Ambos estuvieron a la altura de lo esperado, aunque con algunos momentos de duda. Pero la que estuvo superlativa, la que me embelesó y me dejó boquiabierto fue Julianna di Giacomo, de quien no tenía ninguna referencia previa, hasta que la conocí en el ensayo de la semana pasada. Desde su primera nota hasta su último addio.  Capaz  tanto de superar con su agudo a toda la masa coral y orquestal como de hacer los más delicados pianissimi (Salce!Salce!) Con un timbre de voz bellísimo y un gran gusto en la interpretación. Su extensa aria del cuarto acto, Ave María incluida, fue sobrecogedora. Por eso he decidido titular este comentario Desdémona. Por ella y por su personaje. Porque es ella, la víctima, la que merece ser ensalzada. No me valen ni el posterior arrepentimiento de Otelo, que le lleva a quitarse también la vida, ni la escusa de las pérfidas artes de Yago. No es una ópera fácil de ver sabiendo que su tragedia se repite hoy tristemente en tantas ocasiones sin que nadie sepa ponerle remedio. Desdémona es la inocencia pura, sin tacha, que sin embargo recibe la muerte de manos de quien, en lugar de amarla como a una persona,  la tiene por una posesión en la cual cosifica su supuestamente manchado “honor”. ¡Viva Desdémona y muera mil veces Otelo!

Entre estas voces principales y el resto del elenco no hubo uno, sino varios escalones. Al joven Pancho Corujo (Casio) casi no le escuchamos y lo mismo cabe decir de Mireia Pintó (Elena). Pero los coros estuvieron muy bien (el del teatro y el de niños de Los Palacios) y también la orquesta, como acostumbra, con la dirección de Pedro Halffter, siempre una garantía. Sobre la escena diré que no me gustó. Anodina y gris, sin nada que recuerde el ambiente mediterráneo en el que se desarrolla esta historia de celos, sin más colorido que esos absurdos personajes  bufonescos que se mueven y contorsionan sin venir a cuento, que no sirven sino para distraer de lo esencial. Además creo que se troceó en exceso la representación sin motivo aparente, con dos descansos y ese saludo a destiempo de figurantes y coros al final del tercer acto.
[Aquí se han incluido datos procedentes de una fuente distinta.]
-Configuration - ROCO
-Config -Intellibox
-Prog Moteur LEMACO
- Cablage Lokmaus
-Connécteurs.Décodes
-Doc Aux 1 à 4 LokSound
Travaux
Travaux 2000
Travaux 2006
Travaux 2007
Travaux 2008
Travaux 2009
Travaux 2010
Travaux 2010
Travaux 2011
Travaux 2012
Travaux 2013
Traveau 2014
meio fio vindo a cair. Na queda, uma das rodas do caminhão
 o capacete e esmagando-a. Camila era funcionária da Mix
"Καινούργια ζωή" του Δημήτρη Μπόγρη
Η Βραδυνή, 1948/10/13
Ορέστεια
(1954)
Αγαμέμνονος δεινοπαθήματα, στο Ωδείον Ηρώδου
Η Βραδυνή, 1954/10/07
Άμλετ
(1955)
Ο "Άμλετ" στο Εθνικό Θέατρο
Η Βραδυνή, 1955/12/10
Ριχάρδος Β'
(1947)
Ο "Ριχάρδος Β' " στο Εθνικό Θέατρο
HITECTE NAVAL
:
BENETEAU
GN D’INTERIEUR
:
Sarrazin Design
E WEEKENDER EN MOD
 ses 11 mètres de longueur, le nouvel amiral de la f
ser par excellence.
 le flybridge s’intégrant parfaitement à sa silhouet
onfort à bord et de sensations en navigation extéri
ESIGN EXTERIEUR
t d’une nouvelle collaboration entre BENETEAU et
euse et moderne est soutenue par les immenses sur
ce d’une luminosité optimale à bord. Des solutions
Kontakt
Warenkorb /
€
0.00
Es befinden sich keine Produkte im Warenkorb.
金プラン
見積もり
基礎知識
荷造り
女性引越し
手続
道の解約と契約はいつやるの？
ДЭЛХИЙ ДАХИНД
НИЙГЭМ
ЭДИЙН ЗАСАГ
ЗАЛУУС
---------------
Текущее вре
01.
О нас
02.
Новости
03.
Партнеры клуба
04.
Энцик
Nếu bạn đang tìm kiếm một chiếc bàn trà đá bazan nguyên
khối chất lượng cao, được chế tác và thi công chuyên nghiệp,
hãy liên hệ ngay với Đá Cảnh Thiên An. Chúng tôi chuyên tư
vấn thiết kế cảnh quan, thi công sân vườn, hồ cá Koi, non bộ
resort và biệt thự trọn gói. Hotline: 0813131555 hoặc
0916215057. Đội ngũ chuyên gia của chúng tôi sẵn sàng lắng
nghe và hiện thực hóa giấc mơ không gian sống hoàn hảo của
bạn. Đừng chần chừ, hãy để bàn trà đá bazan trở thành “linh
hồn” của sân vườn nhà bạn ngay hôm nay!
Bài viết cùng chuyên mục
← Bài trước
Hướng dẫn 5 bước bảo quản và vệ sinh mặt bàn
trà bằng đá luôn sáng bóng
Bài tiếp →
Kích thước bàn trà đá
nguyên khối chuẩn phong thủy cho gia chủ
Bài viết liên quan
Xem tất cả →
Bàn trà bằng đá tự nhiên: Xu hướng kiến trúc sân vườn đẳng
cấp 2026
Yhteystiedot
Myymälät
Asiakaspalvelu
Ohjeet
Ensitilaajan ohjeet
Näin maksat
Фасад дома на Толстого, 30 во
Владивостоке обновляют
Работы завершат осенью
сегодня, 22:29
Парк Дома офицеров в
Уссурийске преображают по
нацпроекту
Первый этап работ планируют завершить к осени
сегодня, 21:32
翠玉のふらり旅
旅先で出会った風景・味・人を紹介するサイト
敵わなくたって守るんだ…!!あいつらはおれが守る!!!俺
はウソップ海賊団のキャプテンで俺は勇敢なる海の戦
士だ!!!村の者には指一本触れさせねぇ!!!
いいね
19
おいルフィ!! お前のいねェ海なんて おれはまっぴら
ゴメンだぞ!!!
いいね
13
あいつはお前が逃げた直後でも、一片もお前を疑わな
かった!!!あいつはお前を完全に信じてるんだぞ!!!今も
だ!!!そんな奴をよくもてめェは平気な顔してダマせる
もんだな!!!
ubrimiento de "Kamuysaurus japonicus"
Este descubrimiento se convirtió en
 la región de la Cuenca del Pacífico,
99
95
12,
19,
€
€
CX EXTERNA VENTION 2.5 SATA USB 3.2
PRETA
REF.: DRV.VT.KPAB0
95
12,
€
Con todo, a mi el conjunto me pareció muy notable. Sin embargo, el campechano público del Maestranza, que lleva bocadillos para comer en los entreactos (como en Glyndebourne, pero sin cesta ni mantel) que no deja de toser ni cuando Otelo está entonando “E tu.. come sei pallida! e stanca, e muta, e bella,…” ante el cadáver de Desdémona, que sale de la sala en mitad de un aria levantando una fila de espectadores..… no debió de disfrutar mucho, porque los aplausos al final de la representación fueron cortitos. No acordes desde luego, a mi modesto parecer, con el nivel de lo presenciado.